* _Required actions_
**1)** According to the passage on the Logos, in what year was the Council of Chalcedon held?
**2)** In the passage on the Logos, what reason is given for French translations sometimes rendering Logos as "Verb"? Answer in one to three sentences.
**3)** List the periods into which the passage on the Logos says Platonism is normally divided, each with its dates.

* _Passage provided_
++++++++
The conception derives from the opening of the Gospel of John: "In the beginning was the Word, and the Word was with God, and the Word was God." In the original Greek, Logos is used, and in theological discourse, this is often left untranslated. Word and related terms in earlier Jewish tradition prepared the way for its use here to denote Jesus as revealer of the unseen God (see Wisdom 9:1-4, 9, 17-18; Ecclesiasticus 24:1-12).[1]

Christian theologians to this day still debate whether the Divine Being and logos are analogous, synonymous, or distinct.[2]

The Greek word Logos (λόγος) is traditionally translated as “Word.” French translations sometimes use “Verb” which has a dynamic quality. The English “Message” or “Expression of the Mind” may also be appropriate attempts to convey the nuance of the Greek concept. The Jewish-Alexandrian theologian and philosopher Philo wrote extensively about the Logos in ways that are reminiscent of New Testament theology. For instance, his teaching that “For the Logos of the living God being the bond of every thing, as has been said before, holds all things together, and binds all the parts, and prevents them from being loosened or separated” echoes echoes Colossians 1:17.

Many have seen this as evidence that there was a syncretism between Christology and Platonism. The debate about the nature of Christ from the first century through the Council of Chalcedon in 451 CE must be understood in light of the pervasive world view of Platonic dualism. Platonism is normally divided into four periods: Old Academy 347-267 BC, New Academy 267-80 BC, Middle Platonism 80BC-250 AD, and Neoplatonism 250 AD through to the Reformation[3].


Platonism and early schools of thought in Judaism

In contradistinction to a specific religion, Platonism was a basic understanding of the operation of the cosmos, which saw the material world in a dualistic fashion; separated from a transcendent God, but communicated with by the logos (thought, wisdom, creativity).[4] In simple terms: Platonism thought of the spirit world as good and the physical world as evil.
++++++++
* _Given information_
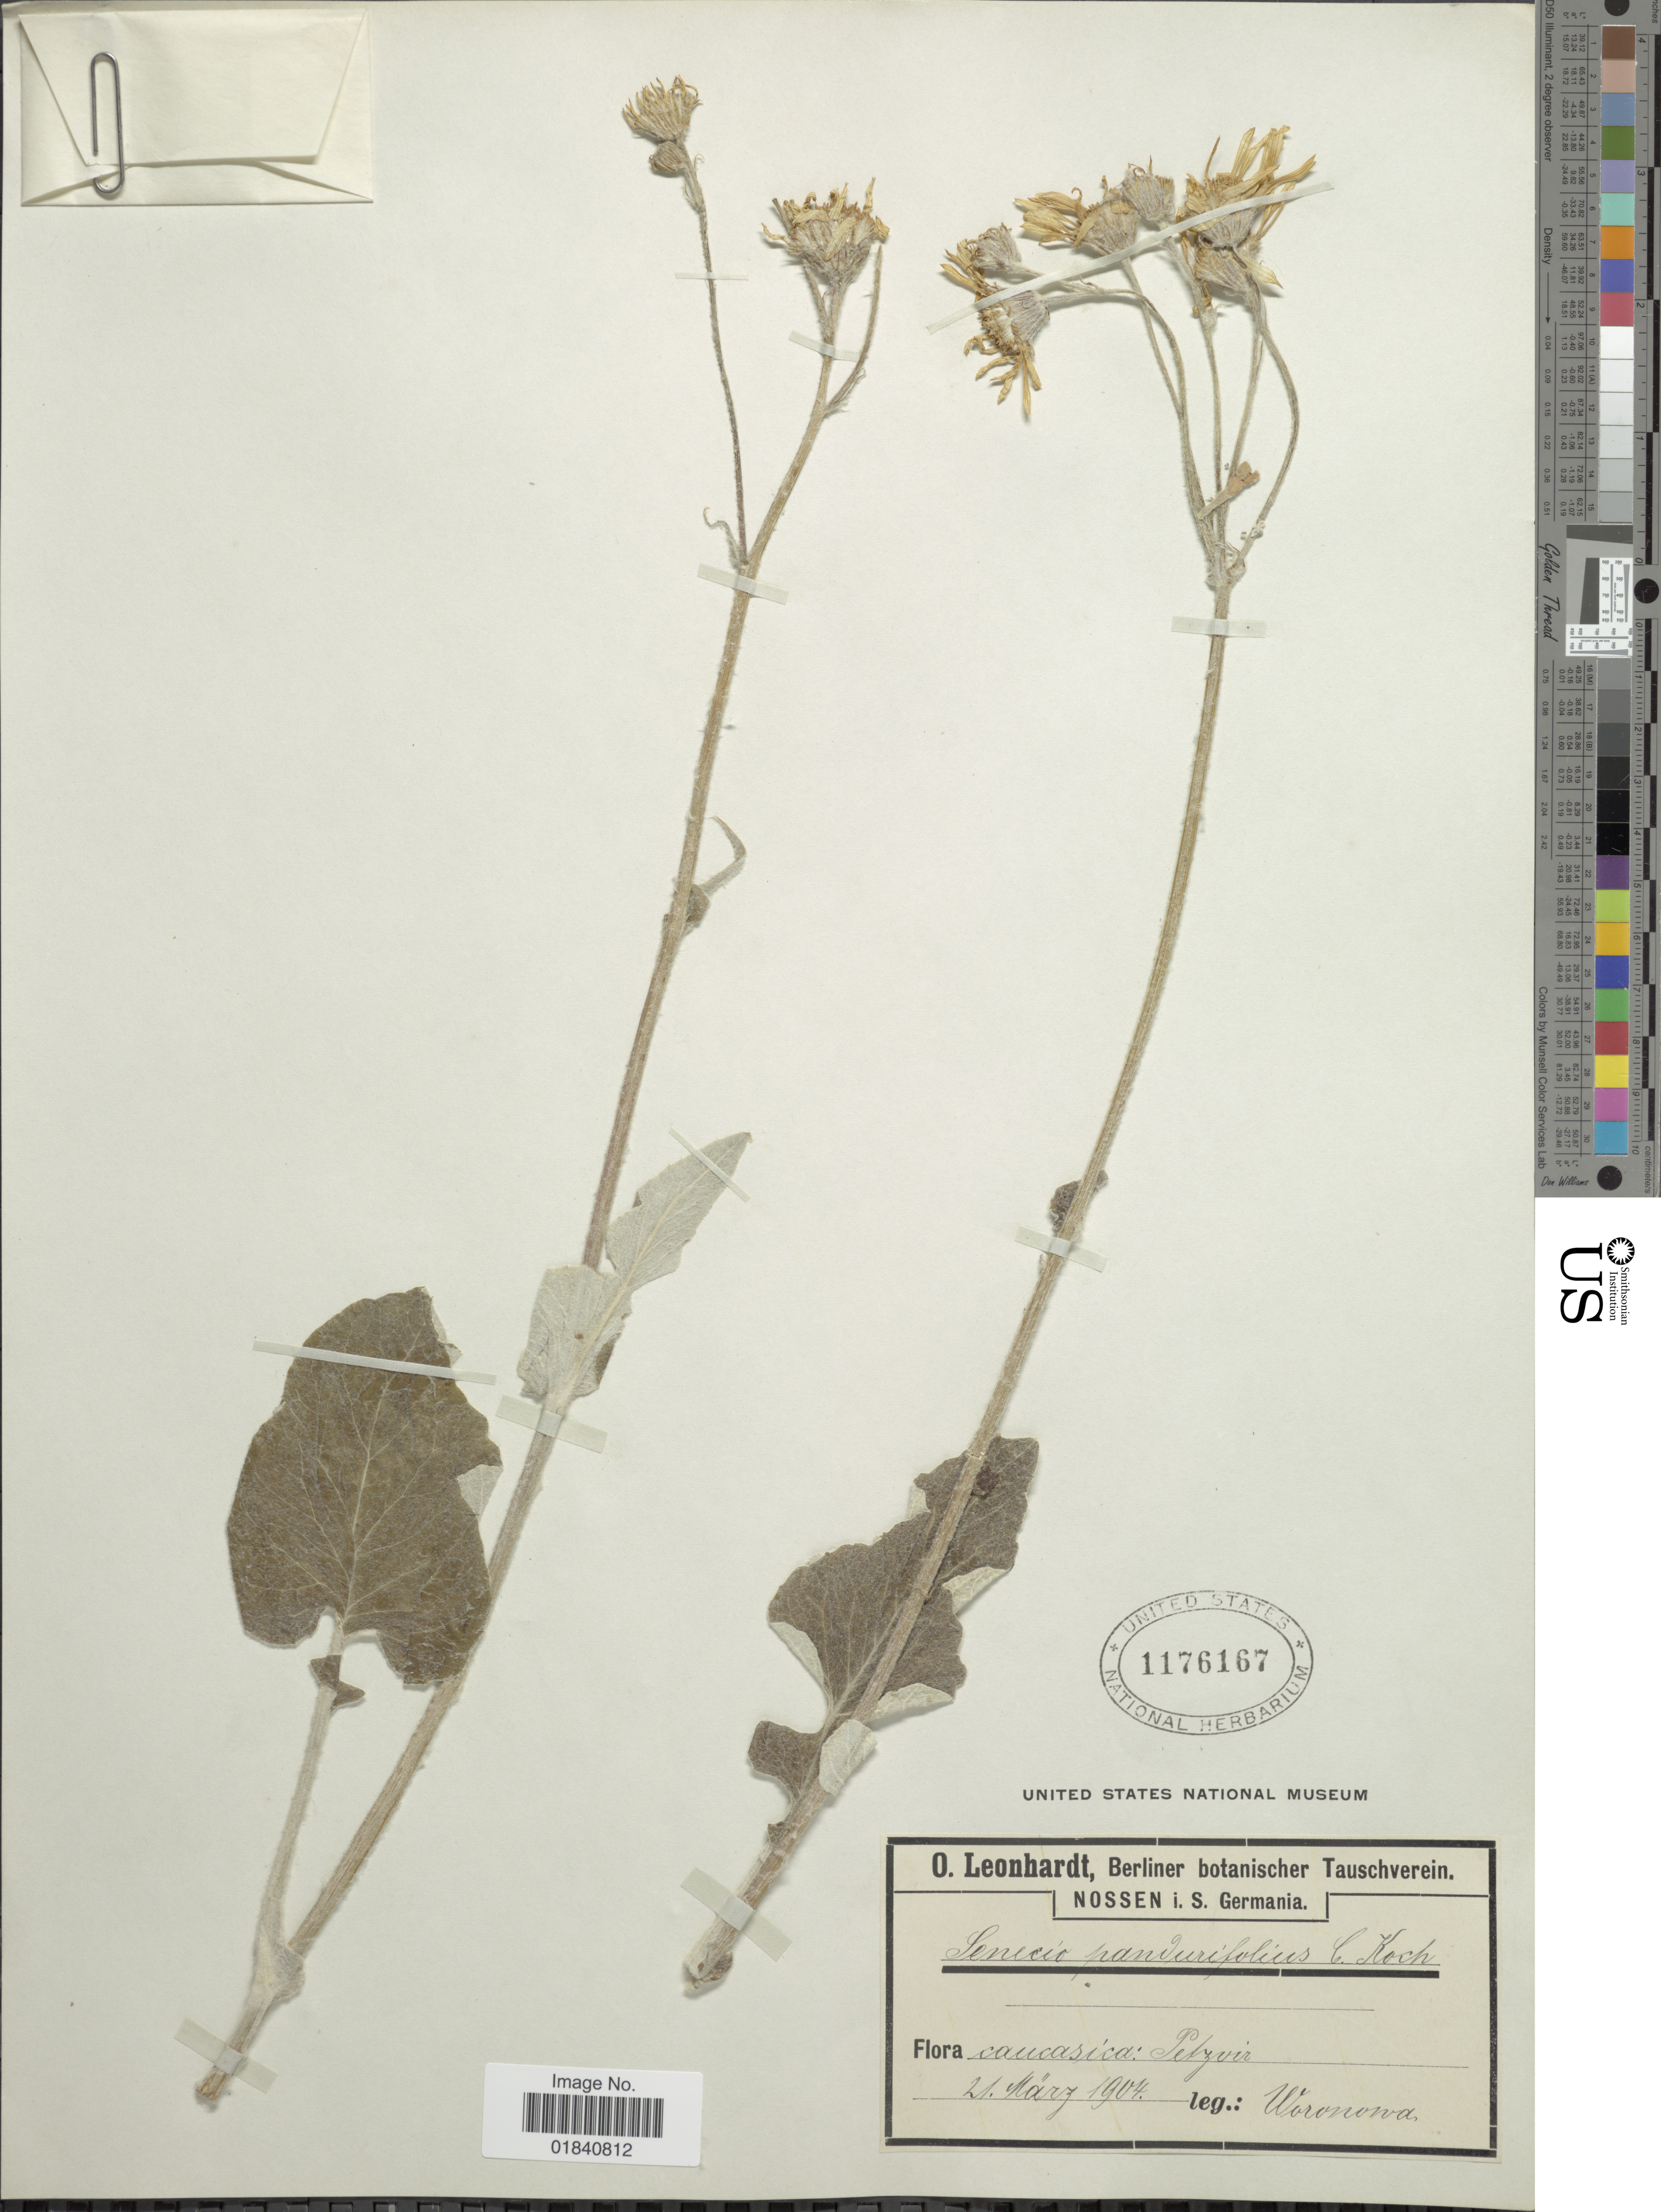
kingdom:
++++++++
* _Results for each task_
**1)** 451 CE.

**2)** French translations sometimes use "Verb" because the word has a dynamic quality. This is offered as one attempt to convey the nuance of the Greek concept.

**3)**
- Old Academy: 347-267 BC
- New Academy: 267-80 BC
- Middle Platonism: 80 BC-250 AD
- Neoplatonism: 250 AD through to the Reformation